LiveRamp’s Authenticated Traffic Solution is also interoperable with multiple identity solutions. So it can convert an identifier into RampID but also - and only with the publisher’s permission - other ID solutions such as Trade Desk’s Unified ID 2.0 (EUID in Europe), and Yahoo’s Connect ID. Further, publishers may add on an optional Google PAIR module to enable PAIR connectivity on the world’s largest DSP - Display & Video 360.
Source: LiveRamp (Page 8)
Q4: What are other alternatives available to the publisher to provide targeting options to advertisers, outside of ‘authenticated audiences’?
Luke: The reality is there's no silver bullet to solve for the end of cookie-based identifiers. I'm never going to tell a publisher that LiveRamp’s Authenticated Traffic Solution will solve all of their problems. But it's a solution that will help them maximise addressability.
Publishers should be determining the mix of solutions that will help them achieve the scale, and the performance, that they need. Authenticated identity is the gold standard. But they need to supplement that with first-party data segments, which could be behaviour-based personas, contextual solutions, testing solutions coming out of Google’s Privacy Sandbox, and so on.
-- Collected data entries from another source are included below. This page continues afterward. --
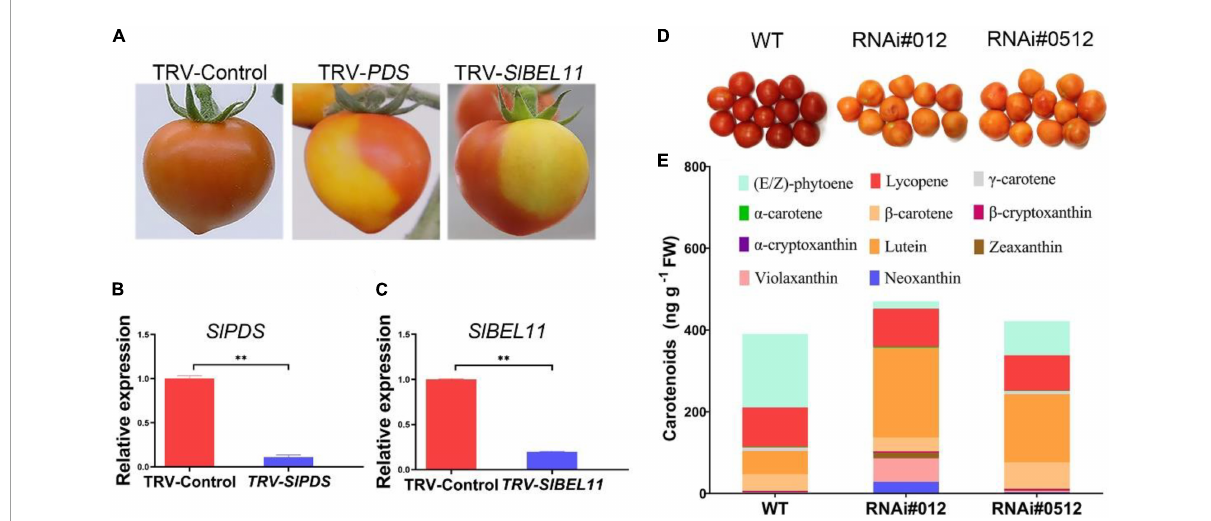
FIGURE1 Silencing of the SlBEL11 gene affects carotenoid accumulation in tomato fruits. (A) Ripe fruit of plants infected with empty vector virus (TRV-Control), specific fragment of SlPDS gene (TRV-SlPDS), and specific fragment of SlBEL11 gene (TRV- SlBEL11 ). (B) Analysis of qRT-PCR for SlPDS gene in tomato fruits in TRV-Control (red sections) and TRV- SlPDS group (yellow sections). (C) qRT-PCR analysis for SlBEL11 gene in tomato fruits in TRV-Control (red sections) and TRV- SlBEL11 group (yellow sections). The internal reference was actin gene. The results were presented mean ± standard deviation (SD) of three independent replicates. **Indicated a P -value < 0.01 (Student’s t -test). (D) Tomato fruit phenotype of SlBEL11 RNAi and wild type (WT) at the red stage. The stage of tomato was defined by external and internal color of the tomato fruit. For the mature green stage, fruits will ripen to an acceptable level of horticultural quality. The entire surface of the fruits was either green or white, with no visible red. At the red stage, there was more than 90% of the surface showing red color. (E) Carotenoids content in SlBEL11 RNAi and WT tomato fruits determined at 5 days after breaker (Br + 5) stage.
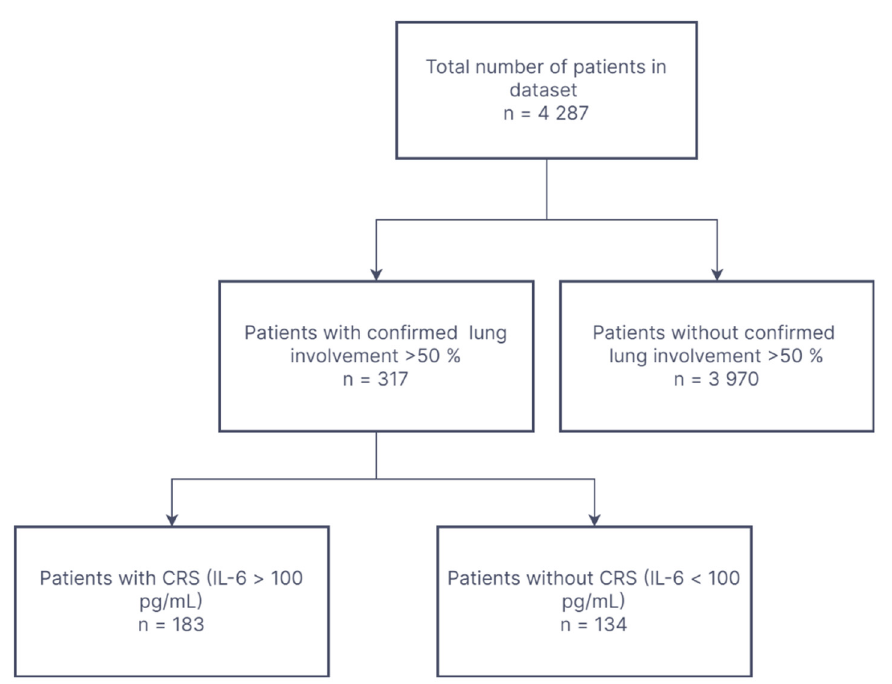
Figure 1. Flowchart of the study inclusion criteria. Table 1. Baseline characteristics of all patients included in the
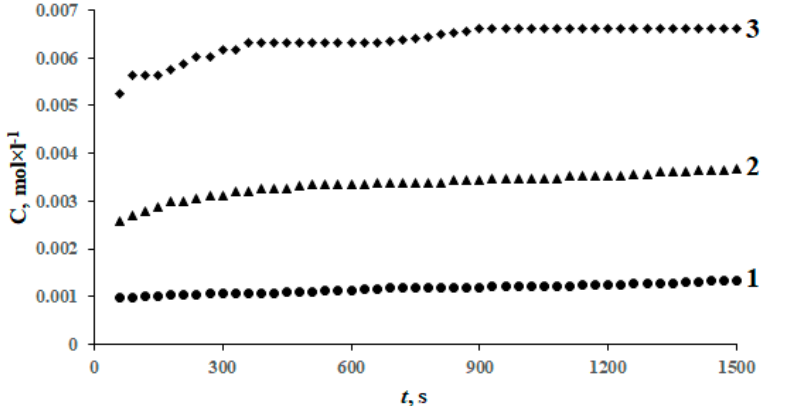
Figure 1. Kinetic curves of methylene blue polymerization at the following temperatures: 1–298 K; 2–308 K; 3–318 K (methylene blue concentration 5 × 10 − 3 mol × L − 1 ; concentration of ammonium peroxodisulfate 0.02 mol × L − 1 ).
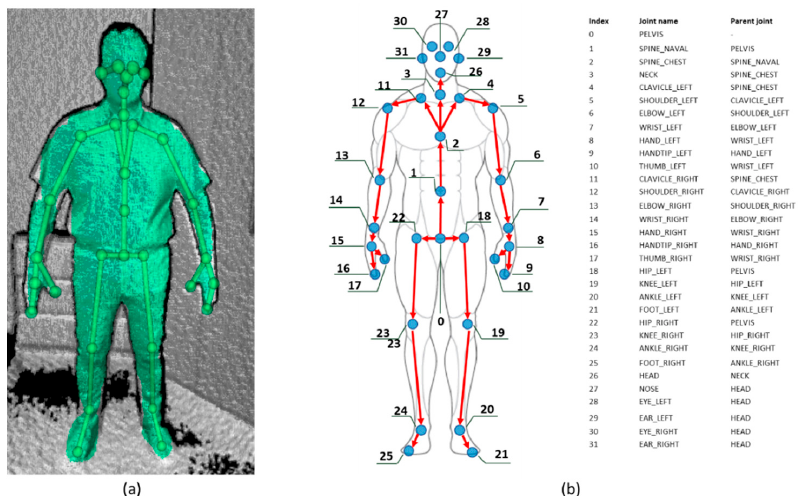
Figure 3. The data returned by the Microsoft Azure Kinect Body Tracking Software Development Kit. ( a ) The surface and the skeleton visualized by the Azure Kinect Body Tracking Viewer; ( b ) joint positions and respective parent joint in the joints’ hierarchy.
Publishers should pick solutions that are complementary, and work together to help them enable the scale that they previously saw from third-party cookies. But most importantly, as regulatory scrutiny intensifies, publishers must pick solutions that will stand the test of time, enabling them to build and plan beyond the foreseeable future, and also enable their advertisers to run campaigns at the scale and with the flexibility that they need.
Q5: Marketeers at many retail companies and D2C businesses already work with Meta, passing audience data for targeting and measurement through ConversionAPI (CAPI). Is there any added advantage for them to incorporate LiveRamp’s Authenticated Traffic Solution on their e-comm website to target their audiences on Meta?
Luke: Typically, Meta’s ConversionAPI requires marketers to leverage hashed emails. By using LiveRamp’s Authenticated Traffic Solution, you can instead leverage RampIDs. This both boosts the match rate and enables the more secure transmission of data. Instead of relying solely on hashed emails, which lack built-in rigorous technical protection, RampIDs help to preserve consumers’ privacy, due in part to partner encoding that helps to ensure the security and privacy of partners - and most importantly, of your customers.
Q6: What does a publisher need to do to incorporate LiveRamp’s Authenticated Traffic Solution?
Luke: There’s no fee for publishers to implement LiveRamp’s Authenticated Traffic Solution, just an agreement they need to sign. Then implementing the Authenticated Traffic Solution is straightforward. You can incorporate the JavaScript code on your webpage, or we have an API that you could call. We have some other solutions as well when publishers just cannot send hashed email outside their environment - in these solutions, we generate the RampID within their own environment.
We have a team dedicated to helping publishers implement the Authenticated Traffic Solution and supporting their journey to cookieless. We’ll help publishers to implement, test, and benchmark today, which is critical to better understand what to expect before Chrome fully deprecates third-party cookies in late 2024.